With its brand new phase-detection autofocus system (outlined here), we had high hopes for the F300EXR. The tests in our lab didn't show any significant gain in autofocus speed compared with the F200EXR. However, this compact is still pretty responsive. Note that the phase-detection system only works in good light conditions, and a more classic system based on contrast detection takes over in other situations.
In our practical tests, the F300EXR was very fast to focus in bright, sunny conditions. In ideal lighting, the phase-detection autofocus is very effective. 

Fujifilm F300EXR réactivité

Picture Quality

We were keen to test the 12-Megapixel Super CCD against a 10-Megapixel backlit CMOS, particularly on noise handling. First of all, let's have a look at how details are reproduced. Given that the photodiodes are arranged in staggered rows, JPeg photos suffer from digital artefacts in the finer areas of details. These can be seen with the photo displayed at 100% size on a computer screen.
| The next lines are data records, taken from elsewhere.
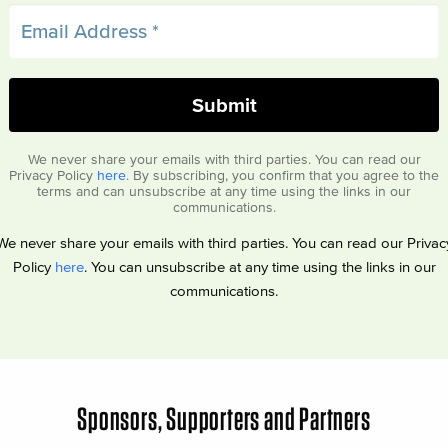
We never share your emails with third parties. You can read our
Privacy Policy
here
. By subscribing, you confirm that you agree to the
terms and can unsubscribe at any time using the links in our
communications.
We never share your emails with third parties. You can read our Privac
Policy
here
. You can unsubscribe at any time using the links in our
communications.
Sponsors, Supporters and Partners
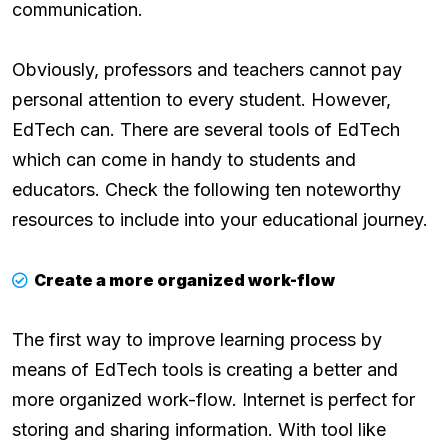
communication.
Obviously, professors and teachers cannot pay
personal attention to every student. However,
EdTech can. There are several tools of EdTech
which can come in handy to students and
educators. Check the following ten noteworthy
resources to include into your educational journey.
Create a more organized work-flow
The first way to improve learning process by
means of EdTech tools is creating a better and
more organized work-flow. Internet is perfect for
storing and sharing information. With tool like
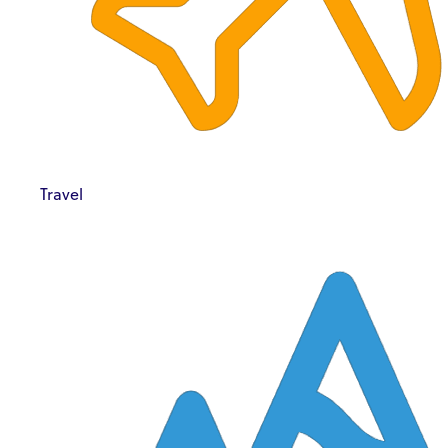
Travel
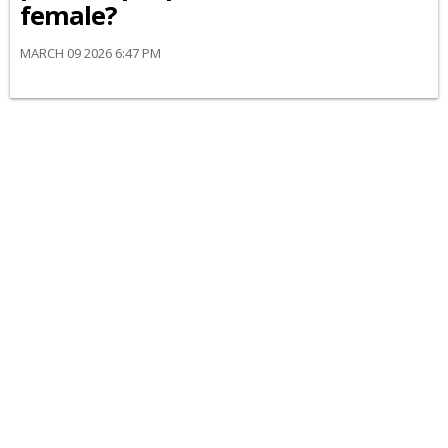
female?
MARCH 09 2026 6:47 PM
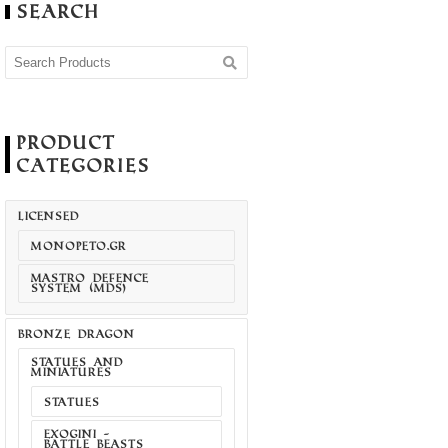
Search
Product
Categories
LICENSED
MONOPETO.GR
MASTRO DEFENCE
SYSTEM (MDS)
BRONZE DRAGON
STATUES AND
MINIATURES
STATUES
EXOGINI -
BATTLE BEASTS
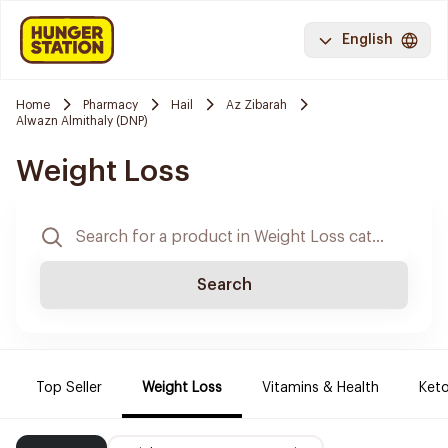
English
Home
Pharmacy
Hail
Az Zibarah
Alwazn Almithaly (DNP)
Weight Loss
Search
Top Seller
Weight Loss
Vitamins & Health
Keto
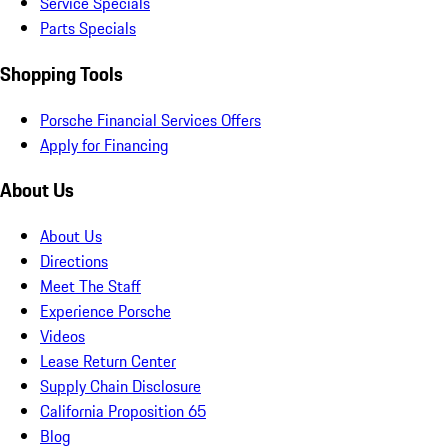
Service Specials
Parts Specials
Shopping Tools
Porsche Financial Services Offers
Apply for Financing
About Us
About Us
Directions
Meet The Staff
Experience Porsche
Videos
Lease Return Center
Supply Chain Disclosure
California Proposition 65
Blog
Fujifilm F300EXR face au Panasonic TZ10

The F300EXR has a little more trouble with finer details: the edges of the processor and the letters look blurred by digital artefacts.
 
In standard mode (12 Mpix), the F300EXR handles noise in a fairly typical manner and actually behaves quite similarly to the Canon SX210. At 800 ISO, detail is still present in the scene but it's speckled with noise. At this sensitivity setting, the Sony HX5V and its inverted sensor does a better job, as even with smoothing that's a little more noticeable the image is of a better overall quality. However, the F300EXR does have a secret weapon: EXR SN mode. This mode takes a picture in a reduced size of just 6 Megapixels, but the impact of digital noise is greatly reduced.
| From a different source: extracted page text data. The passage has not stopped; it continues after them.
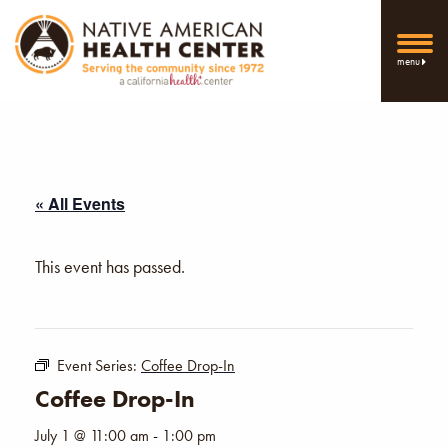
menu
« All Events
This event has passed.
Event Series:
Coffee Drop-In
Coffee Drop-In
July 1 @ 11:00 am
-
1:00 pm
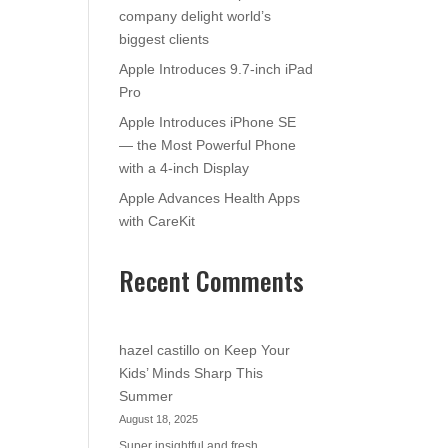
company delight world’s
biggest clients
Apple Introduces 9.7-inch iPad
Pro
Apple Introduces iPhone SE
— the Most Powerful Phone
with a 4-inch Display
Apple Advances Health Apps
with CareKit
Recent Comments
hazel castillo
on
Keep Your
Kids’ Minds Sharp This
Summer
August 18, 2025
Super insightful and fresh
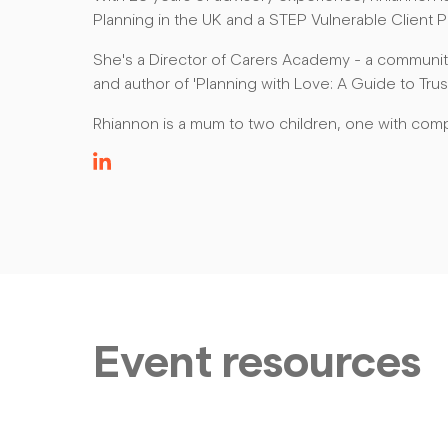
Planning in the UK and a STEP Vulnerable Client Pr
She's a Director of Carers Academy - a community
and author of 'Planning with Love: A Guide to Trust
Rhiannon is a mum to two children, one with com
Event resources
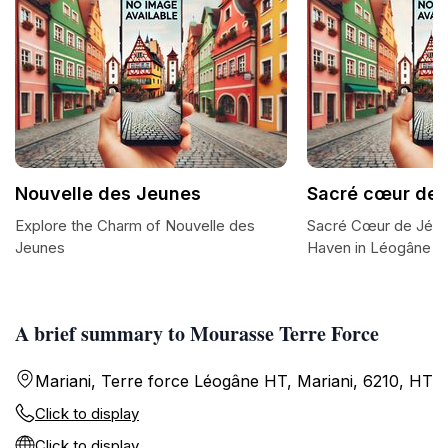
Nouvelle des Jeunes
Sacré cœur de 
Explore the Charm of Nouvelle des
Sacré Cœur de Jésus:
Jeunes
Haven in Léogâne
A brief summary to Mourasse Terre Force
Mariani, Terre force Léogâne HT, Mariani, 6210, HT
Click to display
Click to display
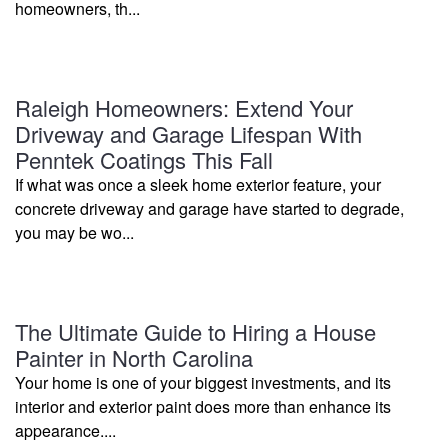
homeowners, th...
Raleigh Homeowners: Extend Your
Driveway and Garage Lifespan With
Penntek Coatings This Fall
If what was once a sleek home exterior feature, your
concrete driveway and garage have started to degrade,
you may be wo...
The Ultimate Guide to Hiring a House
Painter in North Carolina
Your home is one of your biggest investments, and its
interior and exterior paint does more than enhance its
appearance....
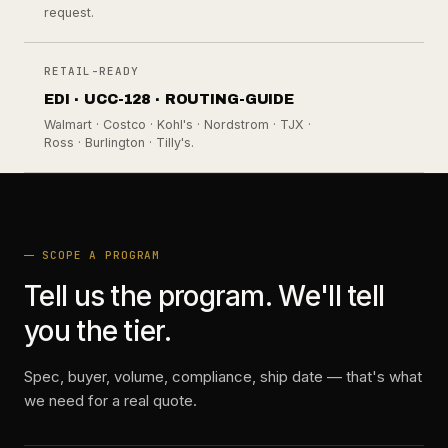
request.
RETAIL-READY
EDI · UCC-128 · ROUTING-GUIDE
Walmart · Costco · Kohl's · Nordstrom · TJX ·
Ross · Burlington · Tilly's.
SCOPE A PROGRAM
Tell us the program. We'll tell
you the tier.
Spec, buyer, volume, compliance, ship date — that's what
we need for a real quote.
comparaison bruit Sony HX5V et Fujifilm F300EXR

By resizing the image to 6 Megapixels, the F300EXR comes out on top. You won't be able to blow the image up to poster size, but for a 4" x 6" print it's certainly sufficient.
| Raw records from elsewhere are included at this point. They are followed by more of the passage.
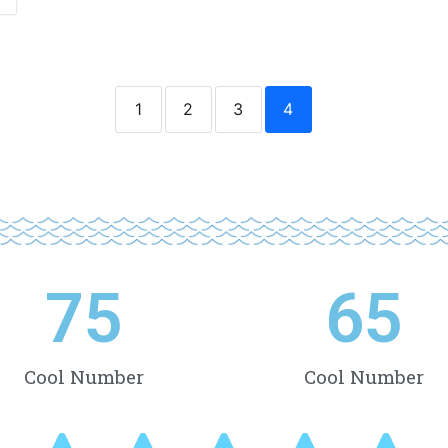
1
2
3
4
75
65
Cool Number
Cool Number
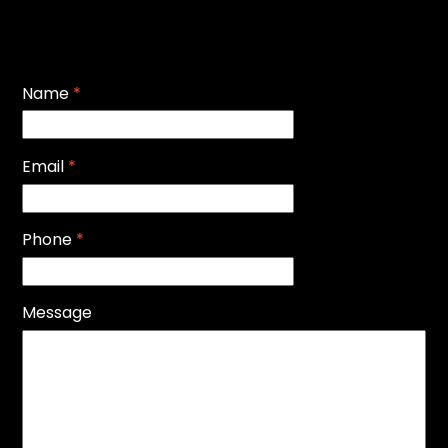
Name
*
Email
*
Phone
*
Message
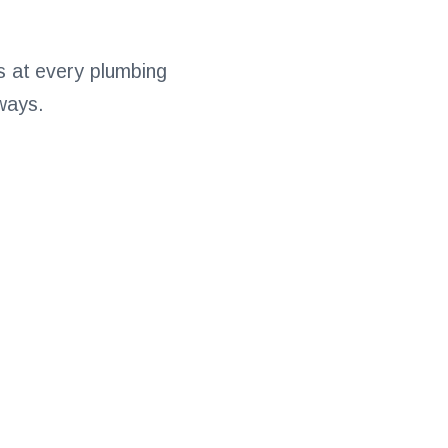
ns at every plumbing
 ways.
Another advantage of the F300EXR is a DR mode that increases the dynamic range to bring out more detail in both high and low light. The effect is noticeable, but ISO sensitivity is pushed up at the same time as the dynamic range. In practice, you won't want to go any higher than DR400 to keep a minimum amount of detail in your shots.


The F300EXR reproduces colours in a flattering but sufficiently accurate way, and the white balance is generally decent. The F300EXR does, however, have an annoying habit of overexposing pictures.
The 15x zoom lens is pretty good, with a resolution quality that's consistent across the frame in wide angle and telephoto. Distortion is kept under control but the sensor is sensitive to glare, and the borders of highly contrasted zones are surrounded by purple fringes.


Video

The F300EXR shoots video in 1280 x 720 pixels at 24 fps. The result is pretty average and on a Full HD screen, the picture does lack detail. In low light, the image is speckled with noise. On the other hand, you can use the optical zoom (but you can't take a photo while filming) and the F300EXR now has an HDMI output (the very small C-type) so you can watch videos back on a compatible TV or monitor. Sound is recorded in mono, which is duplicated for stereo-effect playback.

Fujifilm F300EXR test review vidéo
4/5 Fujifilm F300EXR DigitalVersus 2010-10-14 00:00:00

Pros

  • Fast autofocus in good light and when zooming
  • Picture quality at high sensitivity in SN mode (6 Mpix)
  • Good-quality lens
  • High-quality finish
  • LCD screen with 460,000 dots

Cons

  • Quite complicated to use (too many options)
  • Slightly disappointing video mode. No automatic image rotation in playback mode
  • Some problems rendering finer details
  • No exposure histogram in shooting mode
  • Quick AF mode runs down the battery (pre-focusing)

Conclusion

The F300EXR is pretty responsive, takes good-quality pictures and has plenty of attractive features. It is, however, slightly let down by its confusing handling and a video mode that's not as good as in certain other models.